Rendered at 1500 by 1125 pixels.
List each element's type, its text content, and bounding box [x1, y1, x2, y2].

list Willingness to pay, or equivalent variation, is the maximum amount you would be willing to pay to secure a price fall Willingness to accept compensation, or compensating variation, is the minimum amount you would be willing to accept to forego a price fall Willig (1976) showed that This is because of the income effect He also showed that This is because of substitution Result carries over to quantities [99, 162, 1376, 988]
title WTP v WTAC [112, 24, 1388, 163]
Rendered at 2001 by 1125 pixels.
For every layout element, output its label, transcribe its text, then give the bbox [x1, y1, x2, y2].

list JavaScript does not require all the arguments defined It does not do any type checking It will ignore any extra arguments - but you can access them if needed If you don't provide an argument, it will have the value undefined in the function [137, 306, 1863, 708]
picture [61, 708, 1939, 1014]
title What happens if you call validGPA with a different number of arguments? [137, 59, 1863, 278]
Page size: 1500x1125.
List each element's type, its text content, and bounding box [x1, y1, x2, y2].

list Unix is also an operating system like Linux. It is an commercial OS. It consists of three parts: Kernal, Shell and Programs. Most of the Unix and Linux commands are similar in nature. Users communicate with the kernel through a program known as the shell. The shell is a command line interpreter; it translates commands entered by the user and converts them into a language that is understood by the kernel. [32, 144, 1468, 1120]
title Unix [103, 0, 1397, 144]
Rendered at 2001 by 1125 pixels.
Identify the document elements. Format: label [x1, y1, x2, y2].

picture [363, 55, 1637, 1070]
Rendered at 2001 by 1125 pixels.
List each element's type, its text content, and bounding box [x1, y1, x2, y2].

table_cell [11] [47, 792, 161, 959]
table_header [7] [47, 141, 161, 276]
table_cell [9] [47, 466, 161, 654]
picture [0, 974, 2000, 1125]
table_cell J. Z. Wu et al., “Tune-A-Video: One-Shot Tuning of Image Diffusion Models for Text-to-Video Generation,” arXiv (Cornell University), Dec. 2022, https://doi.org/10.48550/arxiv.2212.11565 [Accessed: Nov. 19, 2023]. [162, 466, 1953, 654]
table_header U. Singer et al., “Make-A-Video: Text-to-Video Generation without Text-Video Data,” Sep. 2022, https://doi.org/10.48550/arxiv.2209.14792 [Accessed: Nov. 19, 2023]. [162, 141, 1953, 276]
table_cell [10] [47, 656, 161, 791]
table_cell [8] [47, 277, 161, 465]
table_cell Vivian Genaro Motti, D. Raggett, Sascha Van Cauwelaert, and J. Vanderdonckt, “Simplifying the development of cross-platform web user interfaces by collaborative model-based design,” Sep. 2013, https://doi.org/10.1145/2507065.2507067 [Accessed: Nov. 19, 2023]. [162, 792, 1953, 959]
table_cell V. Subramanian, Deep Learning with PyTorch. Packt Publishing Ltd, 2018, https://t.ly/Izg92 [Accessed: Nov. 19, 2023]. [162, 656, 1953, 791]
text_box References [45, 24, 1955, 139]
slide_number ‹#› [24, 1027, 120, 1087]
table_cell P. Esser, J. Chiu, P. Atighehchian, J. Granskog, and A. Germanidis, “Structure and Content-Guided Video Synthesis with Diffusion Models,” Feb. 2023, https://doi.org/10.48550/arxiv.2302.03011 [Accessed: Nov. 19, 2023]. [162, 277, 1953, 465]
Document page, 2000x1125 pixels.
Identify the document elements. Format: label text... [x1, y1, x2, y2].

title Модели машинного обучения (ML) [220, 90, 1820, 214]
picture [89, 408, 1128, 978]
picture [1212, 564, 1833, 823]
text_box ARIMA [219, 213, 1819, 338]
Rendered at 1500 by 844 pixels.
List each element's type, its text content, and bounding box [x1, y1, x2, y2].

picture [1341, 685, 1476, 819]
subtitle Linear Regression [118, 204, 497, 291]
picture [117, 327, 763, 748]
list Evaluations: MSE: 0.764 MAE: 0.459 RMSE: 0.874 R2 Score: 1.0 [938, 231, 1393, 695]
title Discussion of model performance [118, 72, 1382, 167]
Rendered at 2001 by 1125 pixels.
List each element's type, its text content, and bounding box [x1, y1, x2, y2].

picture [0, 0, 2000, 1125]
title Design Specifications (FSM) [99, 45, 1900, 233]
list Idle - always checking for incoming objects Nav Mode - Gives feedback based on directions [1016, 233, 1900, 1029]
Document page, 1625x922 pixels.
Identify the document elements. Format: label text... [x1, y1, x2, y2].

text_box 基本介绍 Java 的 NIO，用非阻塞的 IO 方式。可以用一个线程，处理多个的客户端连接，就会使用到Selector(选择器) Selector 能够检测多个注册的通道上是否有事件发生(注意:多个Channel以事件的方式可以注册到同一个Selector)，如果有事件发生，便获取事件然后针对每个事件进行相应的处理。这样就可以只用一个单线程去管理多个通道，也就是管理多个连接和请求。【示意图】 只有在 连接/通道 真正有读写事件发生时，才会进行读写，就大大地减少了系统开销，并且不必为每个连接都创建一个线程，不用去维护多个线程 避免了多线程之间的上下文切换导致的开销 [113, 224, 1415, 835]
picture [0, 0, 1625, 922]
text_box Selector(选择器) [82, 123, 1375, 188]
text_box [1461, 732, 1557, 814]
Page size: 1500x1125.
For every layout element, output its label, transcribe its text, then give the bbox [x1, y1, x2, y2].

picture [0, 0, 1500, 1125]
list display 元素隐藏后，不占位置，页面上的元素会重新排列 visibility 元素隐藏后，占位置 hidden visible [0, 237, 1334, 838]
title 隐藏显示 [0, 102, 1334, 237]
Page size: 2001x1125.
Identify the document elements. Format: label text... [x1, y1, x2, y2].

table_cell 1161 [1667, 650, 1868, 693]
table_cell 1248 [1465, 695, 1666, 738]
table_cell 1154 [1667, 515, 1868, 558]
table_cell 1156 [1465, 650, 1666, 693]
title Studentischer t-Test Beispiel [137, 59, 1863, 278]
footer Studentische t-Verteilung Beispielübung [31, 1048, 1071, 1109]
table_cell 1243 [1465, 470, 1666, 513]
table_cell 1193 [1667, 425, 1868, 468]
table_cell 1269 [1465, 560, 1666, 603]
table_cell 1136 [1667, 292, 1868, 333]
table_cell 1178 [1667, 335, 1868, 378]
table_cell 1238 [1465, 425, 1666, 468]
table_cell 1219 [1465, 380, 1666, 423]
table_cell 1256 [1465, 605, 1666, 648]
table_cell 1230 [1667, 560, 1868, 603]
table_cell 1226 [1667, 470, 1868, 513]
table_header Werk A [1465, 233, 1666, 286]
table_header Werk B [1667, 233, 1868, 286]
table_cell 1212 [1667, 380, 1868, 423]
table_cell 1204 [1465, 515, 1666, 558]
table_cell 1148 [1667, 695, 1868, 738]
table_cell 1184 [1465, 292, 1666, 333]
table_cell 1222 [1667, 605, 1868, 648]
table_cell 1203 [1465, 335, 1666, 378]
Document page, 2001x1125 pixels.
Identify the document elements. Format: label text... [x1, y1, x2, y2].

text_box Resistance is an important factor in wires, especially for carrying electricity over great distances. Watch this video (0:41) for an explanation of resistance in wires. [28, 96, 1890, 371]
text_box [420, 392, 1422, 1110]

------------------------

Exact reproduction of every entry is needed.

§ **YOUR RESPONSE**:
Rendered at 1500 by 1125 pixels.
List each element's type, its text content, and bounding box [x1, y1, x2, y2].

list Willingness to pay, or equivalent variation, is the maximum amount you would be willing to pay to secure a price fall Willingness to accept compensation, or compensating variation, is the minimum amount you would be willing to accept to forego a price fall Willig (1976) showed that This is because of the income effect He also showed that This is because of substitution Result carries over to quantities [99, 162, 1376, 988]
title WTP v WTAC [112, 24, 1388, 163]
Rendered at 2001 by 1125 pixels.
For every layout element, output its label, transcribe its text, then give the bbox [x1, y1, x2, y2].

list JavaScript does not require all the arguments defined It does not do any type checking It will ignore any extra arguments - but you can access them if needed If you don't provide an argument, it will have the value undefined in the function [137, 306, 1863, 708]
picture [61, 708, 1939, 1014]
title What happens if you call validGPA with a different number of arguments? [137, 59, 1863, 278]
Page size: 1500x1125.
List each element's type, its text content, and bounding box [x1, y1, x2, y2].

list Unix is also an operating system like Linux. It is an commercial OS. It consists of three parts: Kernal, Shell and Programs. Most of the Unix and Linux commands are similar in nature. Users communicate with the kernel through a program known as the shell. The shell is a command line interpreter; it translates commands entered by the user and converts them into a language that is understood by the kernel. [32, 144, 1468, 1120]
title Unix [103, 0, 1397, 144]
Rendered at 2001 by 1125 pixels.
Identify the document elements. Format: label [x1, y1, x2, y2].

picture [363, 55, 1637, 1070]
Rendered at 2001 by 1125 pixels.
List each element's type, its text content, and bounding box [x1, y1, x2, y2].

table_cell [11] [47, 792, 161, 959]
table_header [7] [47, 141, 161, 276]
table_cell [9] [47, 466, 161, 654]
picture [0, 974, 2000, 1125]
table_cell J. Z. Wu et al., “Tune-A-Video: One-Shot Tuning of Image Diffusion Models for Text-to-Video Generation,” arXiv (Cornell University), Dec. 2022, https://doi.org/10.48550/arxiv.2212.11565 [Accessed: Nov. 19, 2023]. [162, 466, 1953, 654]
table_header U. Singer et al., “Make-A-Video: Text-to-Video Generation without Text-Video Data,” Sep. 2022, https://doi.org/10.48550/arxiv.2209.14792 [Accessed: Nov. 19, 2023]. [162, 141, 1953, 276]
table_cell [10] [47, 656, 161, 791]
table_cell [8] [47, 277, 161, 465]
table_cell Vivian Genaro Motti, D. Raggett, Sascha Van Cauwelaert, and J. Vanderdonckt, “Simplifying the development of cross-platform web user interfaces by collaborative model-based design,” Sep. 2013, https://doi.org/10.1145/2507065.2507067 [Accessed: Nov. 19, 2023]. [162, 792, 1953, 959]
table_cell V. Subramanian, Deep Learning with PyTorch. Packt Publishing Ltd, 2018, https://t.ly/Izg92 [Accessed: Nov. 19, 2023]. [162, 656, 1953, 791]
text_box References [45, 24, 1955, 139]
slide_number ‹#› [24, 1027, 120, 1087]
table_cell P. Esser, J. Chiu, P. Atighehchian, J. Granskog, and A. Germanidis, “Structure and Content-Guided Video Synthesis with Diffusion Models,” Feb. 2023, https://doi.org/10.48550/arxiv.2302.03011 [Accessed: Nov. 19, 2023]. [162, 277, 1953, 465]
Document page, 2000x1125 pixels.
Identify the document elements. Format: label text... [x1, y1, x2, y2].

title Модели машинного обучения (ML) [220, 90, 1820, 214]
picture [89, 408, 1128, 978]
picture [1212, 564, 1833, 823]
text_box ARIMA [219, 213, 1819, 338]
Rendered at 1500 by 844 pixels.
List each element's type, its text content, and bounding box [x1, y1, x2, y2].

picture [1341, 685, 1476, 819]
subtitle Linear Regression [118, 204, 497, 291]
picture [117, 327, 763, 748]
list Evaluations: MSE: 0.764 MAE: 0.459 RMSE: 0.874 R2 Score: 1.0 [938, 231, 1393, 695]
title Discussion of model performance [118, 72, 1382, 167]
Rendered at 2001 by 1125 pixels.
List each element's type, its text content, and bounding box [x1, y1, x2, y2].

picture [0, 0, 2000, 1125]
title Design Specifications (FSM) [99, 45, 1900, 233]
list Idle - always checking for incoming objects Nav Mode - Gives feedback based on directions [1016, 233, 1900, 1029]
Document page, 1625x922 pixels.
Identify the document elements. Format: label text... [x1, y1, x2, y2].

text_box 基本介绍 Java 的 NIO，用非阻塞的 IO 方式。可以用一个线程，处理多个的客户端连接，就会使用到Selector(选择器) Selector 能够检测多个注册的通道上是否有事件发生(注意:多个Channel以事件的方式可以注册到同一个Selector)，如果有事件发生，便获取事件然后针对每个事件进行相应的处理。这样就可以只用一个单线程去管理多个通道，也就是管理多个连接和请求。【示意图】 只有在 连接/通道 真正有读写事件发生时，才会进行读写，就大大地减少了系统开销，并且不必为每个连接都创建一个线程，不用去维护多个线程 避免了多线程之间的上下文切换导致的开销 [113, 224, 1415, 835]
picture [0, 0, 1625, 922]
text_box Selector(选择器) [82, 123, 1375, 188]
text_box [1461, 732, 1557, 814]
Page size: 1500x1125.
For every layout element, output its label, transcribe its text, then give the bbox [x1, y1, x2, y2].

picture [0, 0, 1500, 1125]
list display 元素隐藏后，不占位置，页面上的元素会重新排列 visibility 元素隐藏后，占位置 hidden visible [0, 237, 1334, 838]
title 隐藏显示 [0, 102, 1334, 237]
Page size: 2001x1125.
Identify the document elements. Format: label text... [x1, y1, x2, y2].

table_cell 1161 [1667, 650, 1868, 693]
table_cell 1248 [1465, 695, 1666, 738]
table_cell 1154 [1667, 515, 1868, 558]
table_cell 1156 [1465, 650, 1666, 693]
title Studentischer t-Test Beispiel [137, 59, 1863, 278]
footer Studentische t-Verteilung Beispielübung [31, 1048, 1071, 1109]
table_cell 1243 [1465, 470, 1666, 513]
table_cell 1193 [1667, 425, 1868, 468]
table_cell 1269 [1465, 560, 1666, 603]
table_cell 1136 [1667, 292, 1868, 333]
table_cell 1178 [1667, 335, 1868, 378]
table_cell 1238 [1465, 425, 1666, 468]
table_cell 1219 [1465, 380, 1666, 423]
table_cell 1256 [1465, 605, 1666, 648]
table_cell 1230 [1667, 560, 1868, 603]
table_cell 1226 [1667, 470, 1868, 513]
table_header Werk A [1465, 233, 1666, 286]
table_header Werk B [1667, 233, 1868, 286]
table_cell 1212 [1667, 380, 1868, 423]
table_cell 1204 [1465, 515, 1666, 558]
table_cell 1148 [1667, 695, 1868, 738]
table_cell 1184 [1465, 292, 1666, 333]
table_cell 1222 [1667, 605, 1868, 648]
table_cell 1203 [1465, 335, 1666, 378]
Document page, 2001x1125 pixels.
Identify the document elements. Format: label text... [x1, y1, x2, y2].

text_box Resistance is an important factor in wires, especially for carrying electricity over great distances. Watch this video (0:41) for an explanation of resistance in wires. [28, 96, 1890, 371]
text_box [420, 392, 1422, 1110]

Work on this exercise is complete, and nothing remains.